Paperback Anger Anonymous : The Big Book on Anger Addiction Book

The book said many things that really blessed me.  One of the strangest, though, was the one at the bottom of this page:


As you see in the last few lines, the author defines forgiveness as “to fore-give or give ahead of time”.  I resisted that definition at first.  Being the doctrinaire that I was trained to be, I said to myself, “That’s not what forgiveness is!  Forgiveness is pardoning someone from the consequences of their sins on the basis of Jesus’ blood propitiation.”
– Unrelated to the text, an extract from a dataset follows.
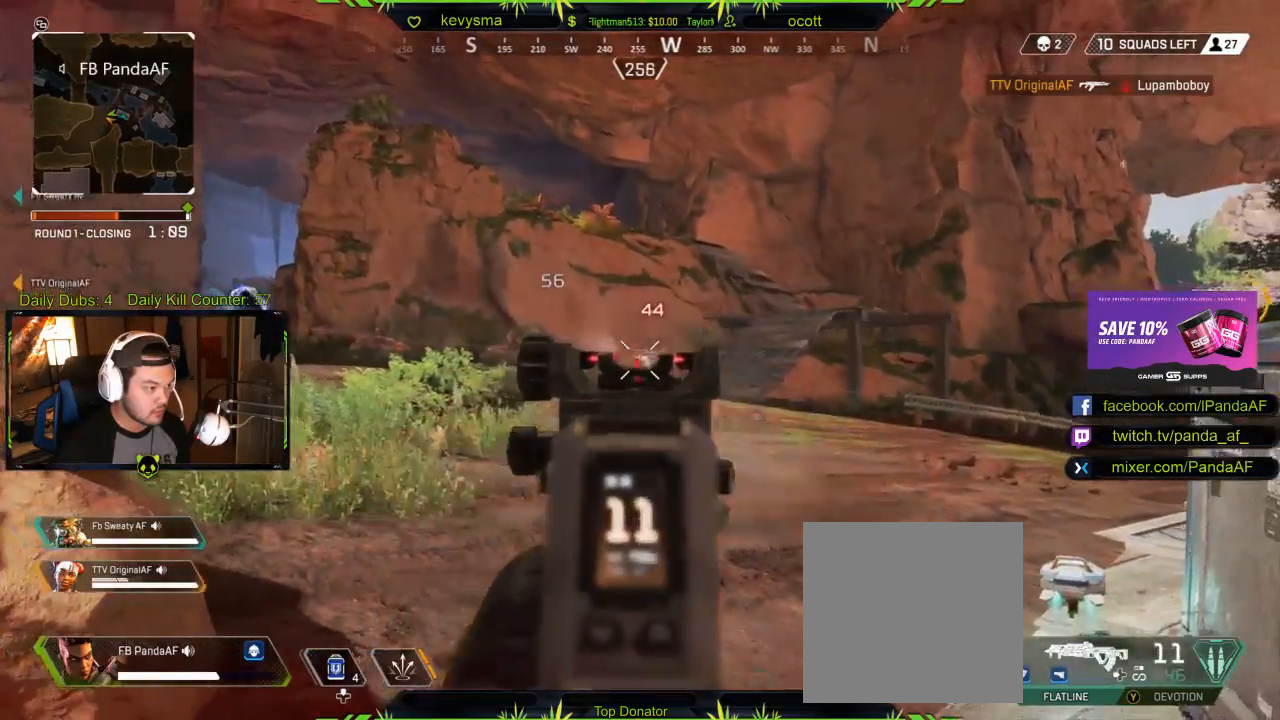
{"buttons": ["L2", "R2"], "left_stick": "up", "right_stick": "center", "events": [[17, "right_stick", "down"], [133, "left_stick", "up"], [150, "right_stick", "down-right"], [317, "right_stick", "center"]]}
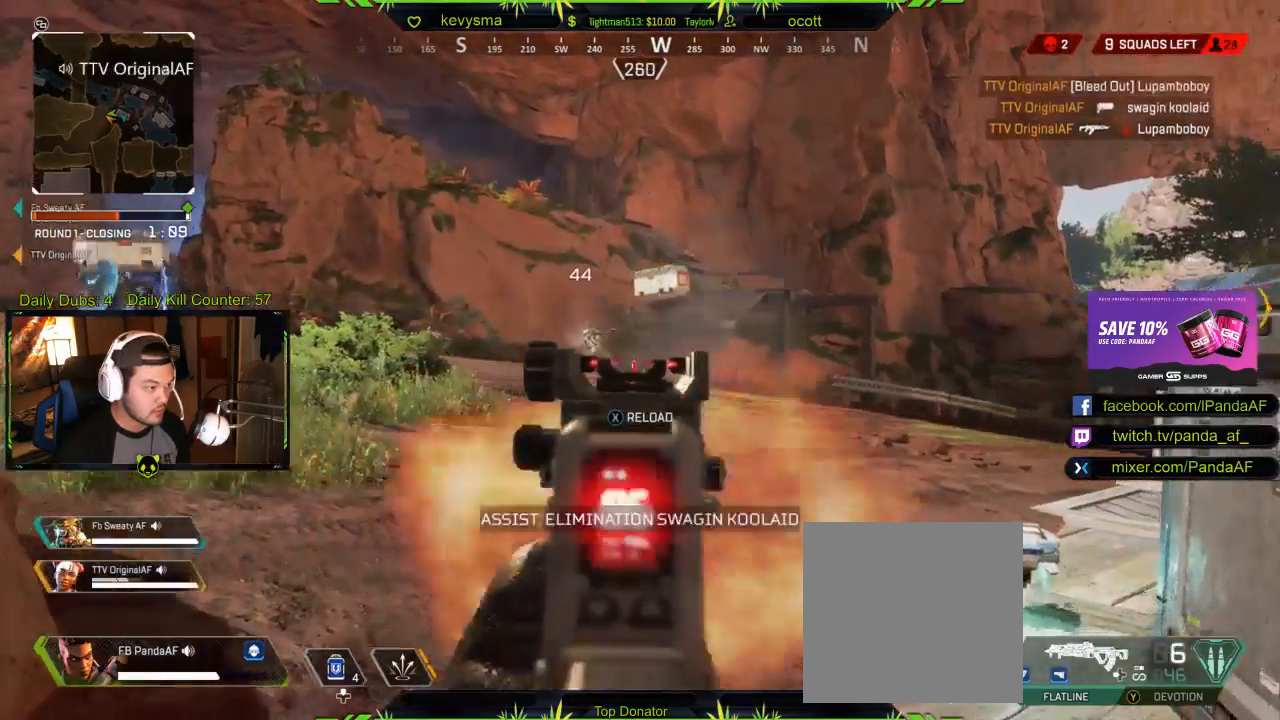
{"buttons": [], "left_stick": "up", "right_stick": "center", "events": [[50, "L2", "up"], [67, "R2", "up"], [100, "L3", "down"], [117, "X", "down"], [200, "X", "up"], [433, "L3", "up"]]}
And that is indeed what forgiveness is from a technical stance.  The more I thought about it, though, the more I realized that forgiveness can be this fore-giveness as well.  The propitiation-based pardon is what can be given ahead of time.  In fact, the more I thought about this, the more I saw it as related to what John Eldredge calls “your story told rightly”.  This, Eldredge says in his book All Things New, is what will happen at the return of Jesus.  He says that at the present our story is often told wrongly or understood wrongly; people don’t perceive us as we really are; they perceive us as something less than we really are.  At the future return of Jesus, though, the “renewal of all things”, our story will be told rightly.   We will have public indisputable vindication/validation as God tells the universe that we are His servants who have done well.

(This isn’t John Eldredge but he seems to be saying the same thing.)

I don’t think this idea of our story being told rightly is simply “correct”.  I think it is extremely important.  I think it is important that our story be told rightly in this way, that we get this public indisputable vindication/validation.  I think, in fact, that this is the reason I have such difficulty forgiving people (and, behind that, the reason I get so angry): I feel I can’t allow people to think less of me than I am, that I must make them see me as the good person I am and must punish them if they refuse to see me as the good person I am.

And I think this notion of fore-giveness relates to that.  I think fore-giving as the author describes here is related to the idea of our story being told rightly.  I think to fore-give is to react to people as you would if your story already had been told rightly.  It is treating them as you would if the public indisputable vindication/validation had already taken place.

Maybe fore-giveness is not technically accurate.  Maybe it is.  I don’t know such things (and I don’t worry about them too much anymore).  But I think there is a truth here.  My story will be told rightly one day; I will get the public indisputable vindication/validation I have desired for so long.  That being the case, I can (and should) treat people as if I had already gotten it.  I can operate on that Kingdom idea of “already but not yet” and thus “fore-give”.